Paragraphs 168 to 179 – It would be helpful to provide guidance on how local authorities can best demonstrate that the property subject to an RRO was indeed licensable during the 12 month period preceding the application for the RRO. In many cases it is difficult, if not impossible to obtain retrospective evidence that the property was licensable, unless there are, and have been throughout, 5 or more claims for housing benefit for the property.

Paragraph 175 – 2nd bullet point re ‘exceptional circumstances’. Is this also in the RPT guidance? RPT decisions appear to have reduced payments for various reasons rather than purely in exceptional circumstances.

Paragraphs 186 to 190 – It would be helpful to explain how the provisions for occupier’s applications for an RRO can be utilised effectively, given that where occupiers move out of the unlicensed property, the 12 month period for their RRO can only start once the local authority has secured a prosecution. The period for a local authority to take a prosecution is often lengthy, and of course, can be extended by rogue landlords who can exploit the court process by seeking numerous adjournments, and hence reduce the potential period that an occupier’s application will cover.

Paragraphs 191 to 195 – It would be helpful to provide guidance on the spirit of the Act in relation to TENs. For example, was the intention that TENs would (with the exception of the death of a licence older) apply only to the period leading up to the commencement of a licensing scheme? It could be argued that it should not be possible for an unlicensed HMO to avoid the licensing legislation through applying for a TEN, when it has been operatingas an unlicensed HMO for a period of time prior to the date that the local authority has gathered evidence of a failure to license. Surely there must be consideration of why the property has not previously been the subject of a licence application in determining whether a TEN should be granted. TENs should not be used as a period to avoid licensing enforcement by local authorities, and hence limit the ability of occupiers to apply for RROs.

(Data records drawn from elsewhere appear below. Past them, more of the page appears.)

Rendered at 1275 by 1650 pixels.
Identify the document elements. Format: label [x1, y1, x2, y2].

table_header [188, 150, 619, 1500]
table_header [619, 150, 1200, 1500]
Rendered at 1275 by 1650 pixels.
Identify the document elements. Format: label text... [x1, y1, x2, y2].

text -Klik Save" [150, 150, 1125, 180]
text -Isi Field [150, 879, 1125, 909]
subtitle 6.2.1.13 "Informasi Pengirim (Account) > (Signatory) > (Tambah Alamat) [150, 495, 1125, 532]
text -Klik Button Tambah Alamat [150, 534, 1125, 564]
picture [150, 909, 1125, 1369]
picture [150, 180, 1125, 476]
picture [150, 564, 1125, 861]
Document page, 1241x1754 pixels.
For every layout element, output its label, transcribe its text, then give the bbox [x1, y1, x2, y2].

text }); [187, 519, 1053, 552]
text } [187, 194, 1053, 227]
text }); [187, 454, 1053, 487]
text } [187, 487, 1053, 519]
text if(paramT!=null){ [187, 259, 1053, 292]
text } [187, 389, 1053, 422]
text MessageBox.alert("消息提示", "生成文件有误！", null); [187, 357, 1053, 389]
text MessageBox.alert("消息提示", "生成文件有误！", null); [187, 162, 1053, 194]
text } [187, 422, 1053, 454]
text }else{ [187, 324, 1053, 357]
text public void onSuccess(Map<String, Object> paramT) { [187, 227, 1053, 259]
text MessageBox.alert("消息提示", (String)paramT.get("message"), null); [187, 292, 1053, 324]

Agree with the suggested guidance in paragraph 193 and that the threshold for giving a TEN should be high. However, previous RPT cases have suggested that even a verbal comment should be taken as notification that the landlord wants to apply for a TEN. There appears to be no expectation from the RPT that a written notification request is provided or even necessary (as suggested in paragraph 196). Will RPTs be expected to have regard to this guidance in making their judgements in future?